Urodynamics is the study of the function and dysfunction of the lower urinary tract. Urodynamic investigations are most commonly used to aid in the diagnosis and treatment of urinary incontinence. Urinary incontinence (UI) is a loss of urine control, ranging from leakage to severe wetting. UI is often a symptom of urinary tract infections, but it is also common in women during pregnancy or after menopause, when pelvic muscles are weakened. Stress incontinence is the most common type, where urine leaks during common activities, including exercise, when lifting heavy objects, or even while coughing, sneezing, or laughing. Overflow incontinence occurs when the bladder is filled to capacity. UI can also accompany other conditions, including diabetes and Parkinson’s disease. Symptoms include the inability to urinate, painful urination (without a known bladder infection), weakening of urinary stream, increased rate of urination (without a known bladder infection), sudden urge to urinate often without being able to make it to a restroom in time, and urine leakage.
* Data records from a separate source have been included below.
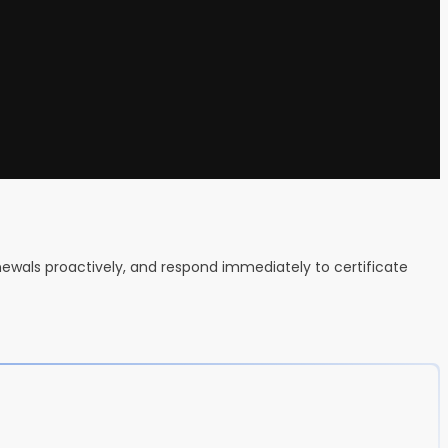
newals proactively, and respond immediately to certificate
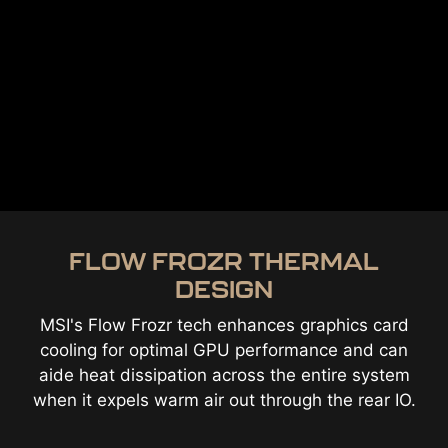
FLOW FROZR THERMAL
DESIGN
MSI's Flow Frozr tech enhances graphics card
cooling for optimal GPU performance and can
aide heat dissipation across the entire system
when it expels warm air out through the rear IO.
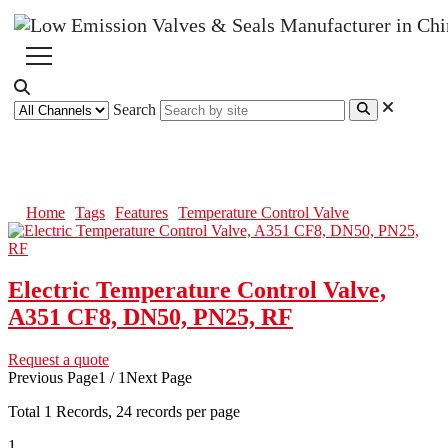
Search
Temperature Control Valve
Home
Tags
Features
Temperature Control Valve
Electric Temperature Control Valve,
A351 CF8, DN50, PN25, RF
Request a quote
Previous Page
1 / 1
Next Page
Total
1
Records, 24 records per page
1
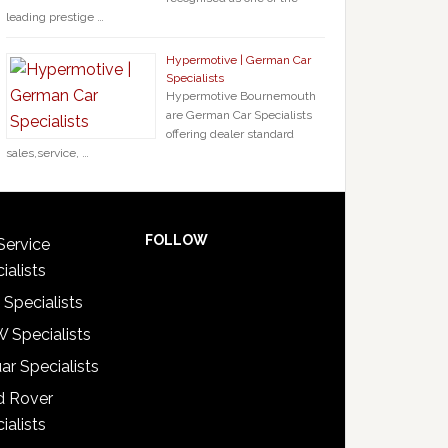
leading prestige …
Hypermotive | German Car
Specialists
Hypermotive Bournemouth
are German Car Specialists
offering dealer standard
sales,service, …
FOLLOW
Service
ialists
 Specialists
 Specialists
ar Specialists
d Rover
ialists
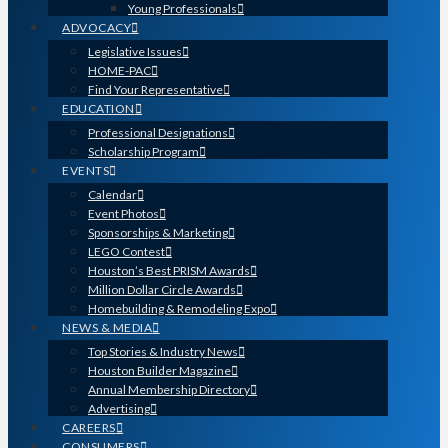
Young Professionals
ADVOCACY
Legislative Issues
HOME-PAC
Find Your Representative
EDUCATION
Professional Designations
Scholarship Program
EVENTS
Calendar
Event Photos
Sponsorships & Marketing
LEGO Contest
Houston’s Best PRISM Awards
Million Dollar Circle Awards
Homebuilding & Remodeling Expo
NEWS & MEDIA
Top Stories & Industry News
Houston Builder Magazine
Annual Membership Directory
Advertising
CAREERS
CONSUMERS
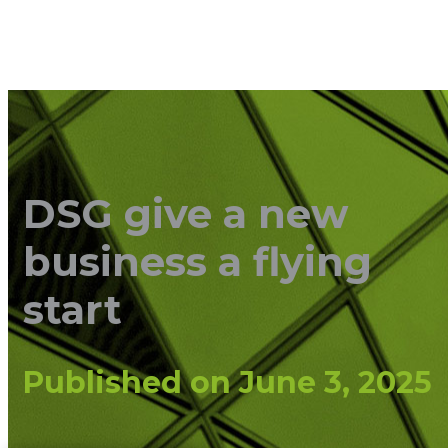
DSG give a new
business a flying
start
Published on
June 3, 2025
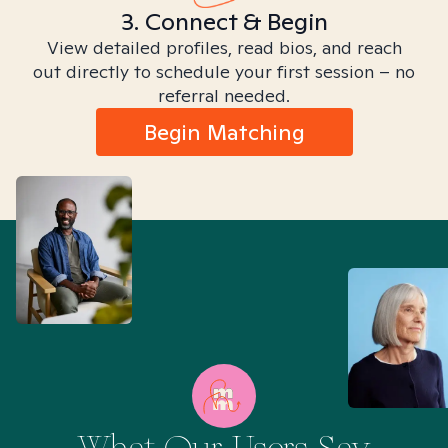
3. Connect & Begin
View detailed profiles, read bios, and reach
out directly to schedule your first session – no
referral needed.
Begin Matching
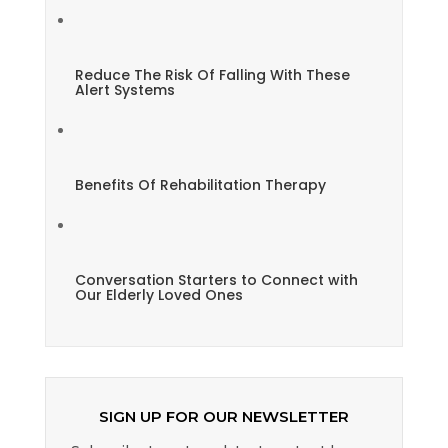
Reduce The Risk Of Falling With These
Alert Systems
Benefits Of Rehabilitation Therapy
Conversation Starters to Connect with
Our Elderly Loved Ones
SIGN UP FOR OUR NEWSLETTER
During the exam, your bladder is filled and then emptied while pressure readings are taken from the bladder and the abdomen. The idea is to replicate your symptoms, then examine them and determine their cause. If urine leaks with no change in pressure in the bladder muscle, stress urinary incontinence (SUI) is diagnosed. If involuntary bladder muscle activity causes an increase of pressure in the bladder and leads to leaking, urge urinary incontinence (UUI) is diagnosed. If urine leaks without bladder contractions (SUI) and with bladder contractions (UUI), mixed incontinence is diagnosed.
Management of incontinence varies according to diagnosis, but may include behavioral therapies, pelvic muscle rehabilitation (Kegel exercises, biofeedback, vaginal weight training, pelvic floor electrical stimulation), medication, surgery (for structural problems), or diet modifications.